*** Opening Exercise data ***
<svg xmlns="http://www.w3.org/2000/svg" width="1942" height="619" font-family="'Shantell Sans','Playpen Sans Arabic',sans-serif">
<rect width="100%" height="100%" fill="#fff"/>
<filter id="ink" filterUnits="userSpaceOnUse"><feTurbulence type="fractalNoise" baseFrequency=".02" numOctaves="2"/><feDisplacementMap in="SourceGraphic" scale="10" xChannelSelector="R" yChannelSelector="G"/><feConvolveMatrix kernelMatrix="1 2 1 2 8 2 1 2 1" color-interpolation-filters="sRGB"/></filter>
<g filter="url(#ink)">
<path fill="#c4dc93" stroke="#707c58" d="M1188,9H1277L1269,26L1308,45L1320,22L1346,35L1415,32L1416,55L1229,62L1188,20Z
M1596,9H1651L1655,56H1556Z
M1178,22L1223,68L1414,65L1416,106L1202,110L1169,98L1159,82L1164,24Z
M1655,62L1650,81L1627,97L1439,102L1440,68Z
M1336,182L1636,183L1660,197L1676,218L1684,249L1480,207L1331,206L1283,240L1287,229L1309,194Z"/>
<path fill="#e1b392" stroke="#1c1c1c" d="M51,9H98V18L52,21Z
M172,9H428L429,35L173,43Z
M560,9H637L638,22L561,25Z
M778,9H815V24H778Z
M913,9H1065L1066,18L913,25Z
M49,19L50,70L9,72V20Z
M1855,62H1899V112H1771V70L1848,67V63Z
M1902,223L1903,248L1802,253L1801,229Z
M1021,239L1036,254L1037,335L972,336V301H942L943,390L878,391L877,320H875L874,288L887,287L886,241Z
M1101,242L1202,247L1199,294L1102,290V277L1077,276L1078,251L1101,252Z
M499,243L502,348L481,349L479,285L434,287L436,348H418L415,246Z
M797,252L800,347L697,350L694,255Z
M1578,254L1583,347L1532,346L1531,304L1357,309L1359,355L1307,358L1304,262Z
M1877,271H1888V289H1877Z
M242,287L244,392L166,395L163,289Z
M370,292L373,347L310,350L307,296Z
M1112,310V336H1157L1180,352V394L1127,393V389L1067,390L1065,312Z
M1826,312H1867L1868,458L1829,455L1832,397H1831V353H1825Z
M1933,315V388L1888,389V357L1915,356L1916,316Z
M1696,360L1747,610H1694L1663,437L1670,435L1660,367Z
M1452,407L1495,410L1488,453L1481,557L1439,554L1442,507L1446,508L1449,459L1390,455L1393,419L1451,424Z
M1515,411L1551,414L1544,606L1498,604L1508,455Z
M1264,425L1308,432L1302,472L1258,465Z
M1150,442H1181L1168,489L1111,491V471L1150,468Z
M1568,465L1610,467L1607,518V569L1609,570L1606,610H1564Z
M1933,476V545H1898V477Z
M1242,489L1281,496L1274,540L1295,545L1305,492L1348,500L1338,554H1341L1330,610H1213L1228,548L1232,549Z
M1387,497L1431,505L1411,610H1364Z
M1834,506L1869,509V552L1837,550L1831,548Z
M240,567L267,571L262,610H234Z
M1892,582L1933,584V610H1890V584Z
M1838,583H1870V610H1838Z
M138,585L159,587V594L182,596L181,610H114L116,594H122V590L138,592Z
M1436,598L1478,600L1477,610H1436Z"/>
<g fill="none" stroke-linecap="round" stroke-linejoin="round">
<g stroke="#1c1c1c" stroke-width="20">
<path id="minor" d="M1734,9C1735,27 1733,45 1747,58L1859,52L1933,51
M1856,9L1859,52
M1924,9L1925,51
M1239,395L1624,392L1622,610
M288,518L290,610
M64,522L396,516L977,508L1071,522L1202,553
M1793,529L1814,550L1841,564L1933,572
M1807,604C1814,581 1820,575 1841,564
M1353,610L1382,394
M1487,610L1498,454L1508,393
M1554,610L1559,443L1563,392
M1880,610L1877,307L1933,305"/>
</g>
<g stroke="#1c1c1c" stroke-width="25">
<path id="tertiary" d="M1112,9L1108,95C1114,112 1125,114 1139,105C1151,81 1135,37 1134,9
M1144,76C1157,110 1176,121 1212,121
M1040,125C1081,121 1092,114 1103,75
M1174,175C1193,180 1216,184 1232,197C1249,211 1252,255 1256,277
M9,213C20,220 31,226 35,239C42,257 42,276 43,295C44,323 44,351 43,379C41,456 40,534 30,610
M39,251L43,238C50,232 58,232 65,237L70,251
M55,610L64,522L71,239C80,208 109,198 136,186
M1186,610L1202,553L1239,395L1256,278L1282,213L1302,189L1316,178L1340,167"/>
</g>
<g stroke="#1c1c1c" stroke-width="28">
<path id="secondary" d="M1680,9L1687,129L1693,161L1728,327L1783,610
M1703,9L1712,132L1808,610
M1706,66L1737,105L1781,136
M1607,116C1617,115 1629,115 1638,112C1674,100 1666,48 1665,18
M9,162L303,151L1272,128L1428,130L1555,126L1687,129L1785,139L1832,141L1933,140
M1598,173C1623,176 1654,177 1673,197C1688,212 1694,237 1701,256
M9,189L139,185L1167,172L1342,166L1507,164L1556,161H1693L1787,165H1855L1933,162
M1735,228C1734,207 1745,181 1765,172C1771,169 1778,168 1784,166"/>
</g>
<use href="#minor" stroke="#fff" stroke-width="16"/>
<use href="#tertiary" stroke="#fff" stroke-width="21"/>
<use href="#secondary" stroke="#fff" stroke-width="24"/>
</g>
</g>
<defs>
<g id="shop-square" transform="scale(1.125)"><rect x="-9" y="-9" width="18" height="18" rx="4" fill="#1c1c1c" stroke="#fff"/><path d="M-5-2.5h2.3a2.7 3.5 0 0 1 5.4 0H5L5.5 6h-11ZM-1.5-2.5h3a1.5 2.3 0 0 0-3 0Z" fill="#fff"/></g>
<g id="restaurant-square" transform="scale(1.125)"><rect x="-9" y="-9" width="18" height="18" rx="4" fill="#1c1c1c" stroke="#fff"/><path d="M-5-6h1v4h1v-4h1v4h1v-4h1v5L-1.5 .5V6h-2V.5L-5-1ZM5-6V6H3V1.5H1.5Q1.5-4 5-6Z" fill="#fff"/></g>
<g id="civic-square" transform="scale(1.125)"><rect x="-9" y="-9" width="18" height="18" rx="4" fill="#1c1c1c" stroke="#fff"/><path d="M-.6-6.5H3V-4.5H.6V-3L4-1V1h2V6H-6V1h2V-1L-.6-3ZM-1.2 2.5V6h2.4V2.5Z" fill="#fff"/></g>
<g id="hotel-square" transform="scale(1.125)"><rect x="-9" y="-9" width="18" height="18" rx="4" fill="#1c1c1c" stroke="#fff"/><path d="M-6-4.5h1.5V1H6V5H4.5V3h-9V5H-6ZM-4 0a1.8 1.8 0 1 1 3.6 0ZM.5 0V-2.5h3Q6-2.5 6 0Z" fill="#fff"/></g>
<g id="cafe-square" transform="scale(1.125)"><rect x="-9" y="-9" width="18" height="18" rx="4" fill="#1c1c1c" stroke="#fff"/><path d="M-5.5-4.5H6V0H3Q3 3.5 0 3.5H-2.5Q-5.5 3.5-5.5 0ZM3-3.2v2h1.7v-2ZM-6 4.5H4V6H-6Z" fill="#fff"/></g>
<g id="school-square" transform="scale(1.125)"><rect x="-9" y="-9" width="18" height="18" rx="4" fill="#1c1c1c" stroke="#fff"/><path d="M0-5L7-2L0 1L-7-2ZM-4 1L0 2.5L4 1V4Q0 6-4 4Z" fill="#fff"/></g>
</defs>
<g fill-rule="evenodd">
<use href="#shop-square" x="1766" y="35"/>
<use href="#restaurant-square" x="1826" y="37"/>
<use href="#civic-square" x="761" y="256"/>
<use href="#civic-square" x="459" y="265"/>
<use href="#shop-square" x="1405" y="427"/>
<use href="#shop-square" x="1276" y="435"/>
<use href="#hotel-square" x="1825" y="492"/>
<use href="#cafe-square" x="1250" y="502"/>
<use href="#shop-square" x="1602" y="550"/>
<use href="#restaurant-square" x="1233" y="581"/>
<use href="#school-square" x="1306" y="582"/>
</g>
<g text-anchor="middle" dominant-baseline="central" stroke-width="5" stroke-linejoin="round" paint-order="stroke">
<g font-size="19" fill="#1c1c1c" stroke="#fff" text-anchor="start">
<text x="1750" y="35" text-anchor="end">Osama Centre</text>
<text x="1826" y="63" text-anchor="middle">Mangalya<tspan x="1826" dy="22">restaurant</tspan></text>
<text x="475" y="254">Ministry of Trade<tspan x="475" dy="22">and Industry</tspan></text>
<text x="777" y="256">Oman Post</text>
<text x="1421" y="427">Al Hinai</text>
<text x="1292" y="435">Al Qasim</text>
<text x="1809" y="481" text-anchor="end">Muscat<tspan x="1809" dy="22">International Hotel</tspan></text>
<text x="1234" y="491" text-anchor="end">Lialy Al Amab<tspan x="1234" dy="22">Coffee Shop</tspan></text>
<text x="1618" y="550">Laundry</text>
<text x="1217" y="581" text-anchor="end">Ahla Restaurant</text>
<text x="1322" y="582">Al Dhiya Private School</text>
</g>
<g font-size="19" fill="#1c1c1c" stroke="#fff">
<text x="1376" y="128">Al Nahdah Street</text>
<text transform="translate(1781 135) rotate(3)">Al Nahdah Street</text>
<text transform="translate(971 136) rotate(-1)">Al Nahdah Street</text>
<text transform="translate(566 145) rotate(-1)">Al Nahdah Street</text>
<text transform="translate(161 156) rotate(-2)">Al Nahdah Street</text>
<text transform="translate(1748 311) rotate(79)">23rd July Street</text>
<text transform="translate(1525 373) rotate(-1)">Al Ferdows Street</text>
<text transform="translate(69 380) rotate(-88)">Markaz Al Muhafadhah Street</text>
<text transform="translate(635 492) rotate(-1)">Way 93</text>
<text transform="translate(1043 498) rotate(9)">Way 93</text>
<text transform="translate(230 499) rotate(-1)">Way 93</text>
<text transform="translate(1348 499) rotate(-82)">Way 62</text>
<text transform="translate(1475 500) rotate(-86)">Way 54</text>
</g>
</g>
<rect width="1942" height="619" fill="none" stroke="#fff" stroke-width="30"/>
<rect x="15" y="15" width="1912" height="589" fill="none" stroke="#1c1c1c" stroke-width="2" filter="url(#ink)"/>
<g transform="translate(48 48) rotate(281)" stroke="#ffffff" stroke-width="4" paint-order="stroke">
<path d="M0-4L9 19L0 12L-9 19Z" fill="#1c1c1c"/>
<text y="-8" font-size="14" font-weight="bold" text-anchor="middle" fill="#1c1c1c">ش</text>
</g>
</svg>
*** Closing Exercise data ***
_Requirement_
If a line in the data above holds the string "linejoin", report that line.

_Reply to the exercise_
<g fill="none" stroke-linecap="round" stroke-linejoin="round">
<g text-anchor="middle" dominant-baseline="central" stroke-width="5" stroke-linejoin="round" paint-order="stroke">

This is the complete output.